### JOB
The full set of records must be returned exactly, character for character.
===== DATA SECTION
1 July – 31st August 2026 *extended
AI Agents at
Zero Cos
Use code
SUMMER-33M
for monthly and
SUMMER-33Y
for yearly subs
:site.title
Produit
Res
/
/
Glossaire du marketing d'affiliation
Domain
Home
==========
### RESPONSE BOX
1 July – 31st August 2026 *extended
AI Agents at
Zero Cos
Use code
SUMMER-33M
for monthly and
SUMMER-33Y
for yearly subs
:site.title
Produit
Res
/
/
Glossaire du marketing d'affiliation
Domain
Home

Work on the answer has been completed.